Sure does. Properly crimped you will have eliminated the chance of hi resistance connections and associated heat issues. You are also greatly reducing the chances of water ingress because of its heat shrink outer covering. 

These can simply be cut and re-done if ever you have another Stator issue. A far superior connection than the original spade and blade type.
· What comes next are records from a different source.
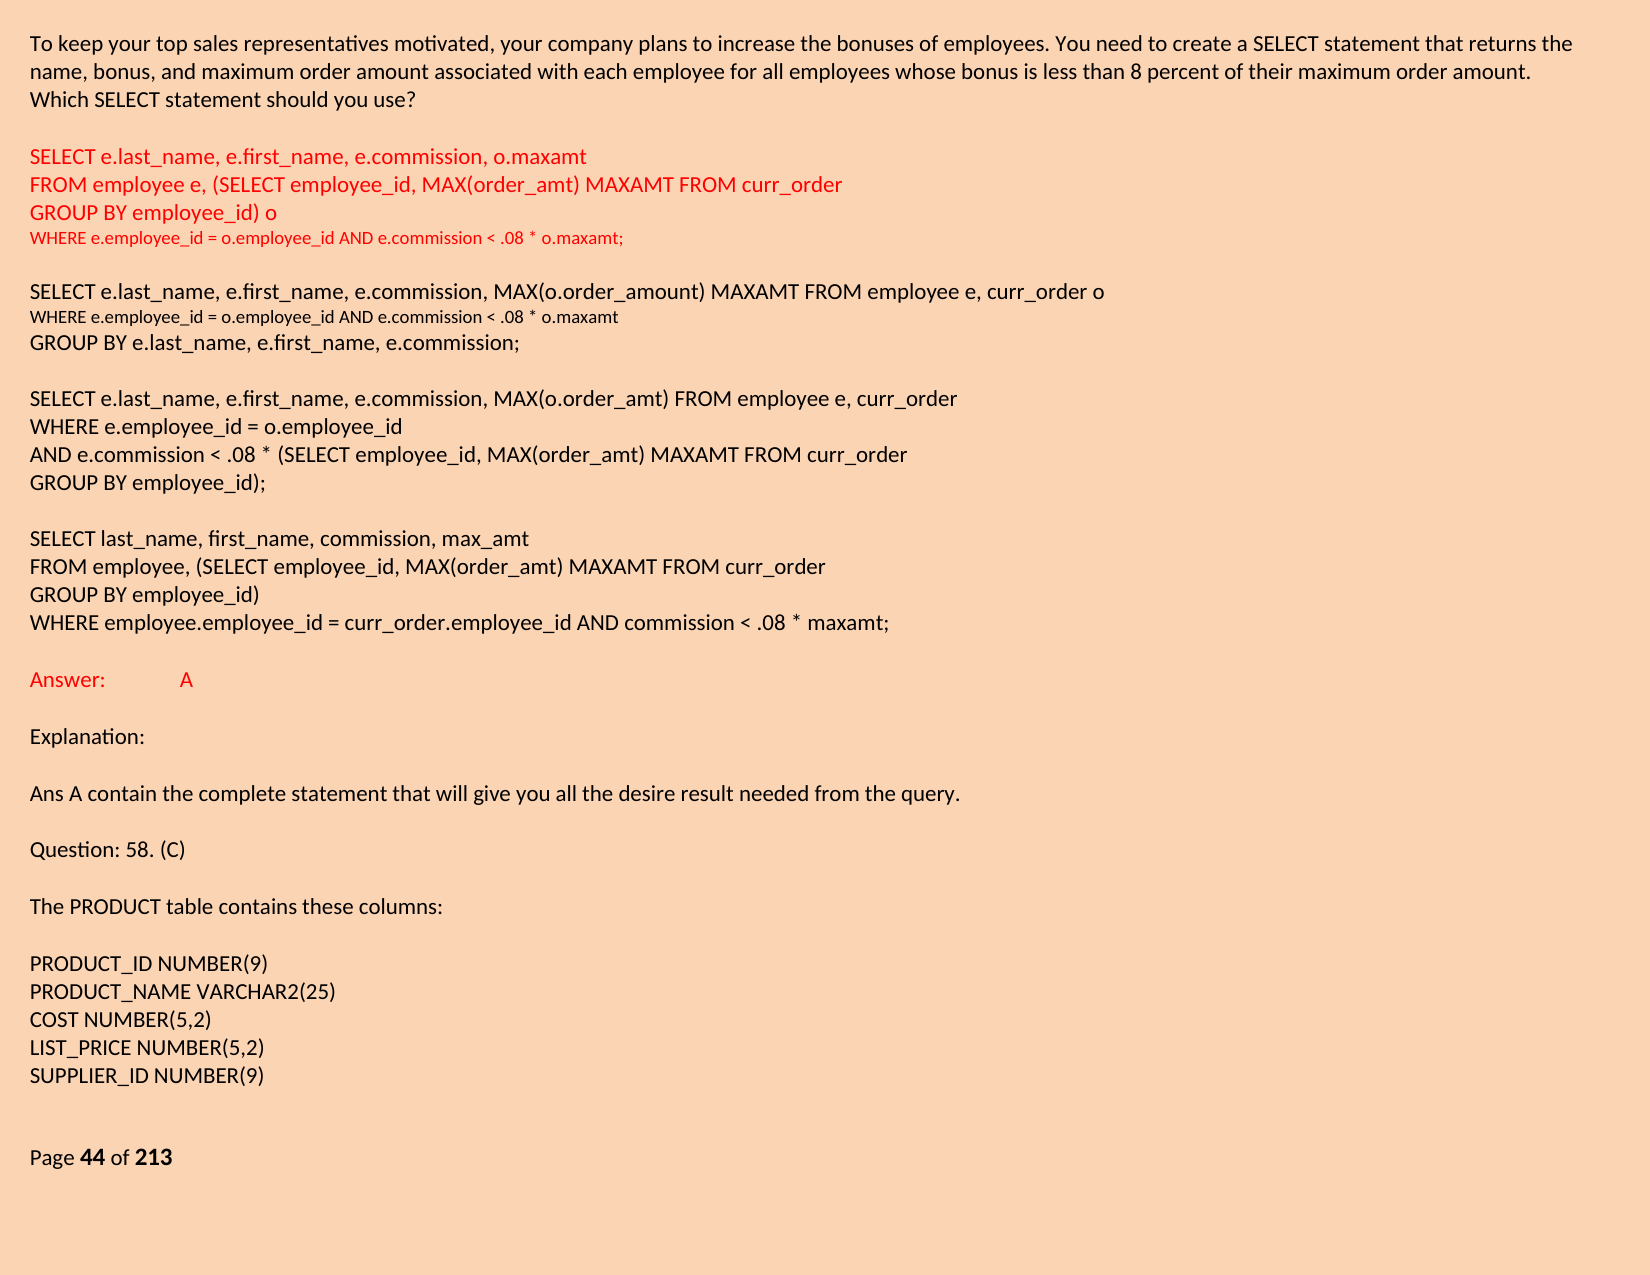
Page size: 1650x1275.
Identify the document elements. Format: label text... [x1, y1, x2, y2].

text LIST_PRICE NUMBER(5,2) [29, 1033, 1620, 1061]
text GROUP BY e.last_name, e.first_name, e.commission; [29, 328, 1620, 356]
text SUPPLIER_ID NUMBER(9) [29, 1061, 1620, 1089]
text WHERE e.employee_id = o.employee_id AND e.commission < .08 * o.maxamt [29, 305, 1620, 328]
text Which SELECT statement should you use? [29, 86, 1620, 114]
text WHERE e.employee_id = o.employee_id AND e.commission < .08 * o.maxamt; [29, 226, 1620, 249]
text SELECT e.last_name, e.first_name, e.commission, MAX(o.order_amount) MAXAMT FROM employee e, curr_order o [29, 277, 1620, 305]
text WHERE e.employee_id = o.employee_id [29, 412, 1620, 440]
text PRODUCT_ID NUMBER(9) [29, 949, 1620, 977]
text To keep your top sales representatives motivated, your company plans to increase the bonuses of employees. You need to create a SELECT statement that returns the name, bonus, and maximum order amount associated with each employee for all employees whose bonus is less than 8 percent of their maximum order amount. [29, 29, 1620, 86]
text FROM employee, (SELECT employee_id, MAX(order_amt) MAXAMT FROM curr_order [29, 552, 1620, 581]
text SELECT last_name, first_name, commission, max_amt [29, 524, 1620, 552]
text SELECT e.last_name, e.first_name, e.commission, o.maxamt [29, 142, 1620, 170]
text Answer: A [29, 665, 1620, 693]
text Explanation: [29, 722, 1620, 750]
text AND e.commission < .08 * (SELECT employee_id, MAX(order_amt) MAXAMT FROM curr_order [29, 440, 1620, 468]
text SELECT e.last_name, e.first_name, e.commission, MAX(o.order_amt) FROM employee e, curr_order [29, 384, 1620, 412]
text GROUP BY employee_id) [29, 581, 1620, 608]
text The PRODUCT table contains these columns: [29, 892, 1620, 920]
text COST NUMBER(5,2) [29, 1005, 1620, 1033]
text WHERE employee.employee_id = curr_order.employee_id AND commission < .08 * maxamt; [29, 608, 1620, 637]
text Question: 58. (C) [29, 836, 1620, 864]
text FROM employee e, (SELECT employee_id, MAX(order_amt) MAXAMT FROM curr_order [29, 170, 1620, 198]
text PRODUCT_NAME VARCHAR2(25) [29, 977, 1620, 1005]
text GROUP BY employee_id) o [29, 198, 1620, 226]
text Ans A contain the complete statement that will give you all the desire result needed from the query. [29, 779, 1620, 807]
text GROUP BY employee_id); [29, 468, 1620, 496]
Jim, the sooner you do the job the better, if it was my bike I'd have it done yesterday, the original Stator to R/R plug is a real problem causer with 5th and 6gens.

 

Can confirm -- when I snipped off the plug connector and used a crimp-connector to join the R/R and the Stator together and then wrapped with electrical tape, the wire temperature seemed to drop a bit. Initially it was getting a bit hot and I was getting worried it would end up melting when I took the bike out on the road. So far it seems to be holding stable.

 

Furthermore, the voltage stays consistent at around 14.2-14.4 V and when I rev to 5k and beyond, the voltage neither drops or increases more than 0.2-0.3 V . Before I replaced my stator, revving to 5k would see me down in the low 13V range and it would fluctuate more wildly. My old stator coil contact patches were worn and pitted and while I didn't have a burned connector (yet), the unit was likely getting on in age and was eventually on its way out. A replacement unit from Rick's seems to have helped issues on my end, although I think I'm also going to replace the spark plugs because the bike doesn't quite want to start up on first crank.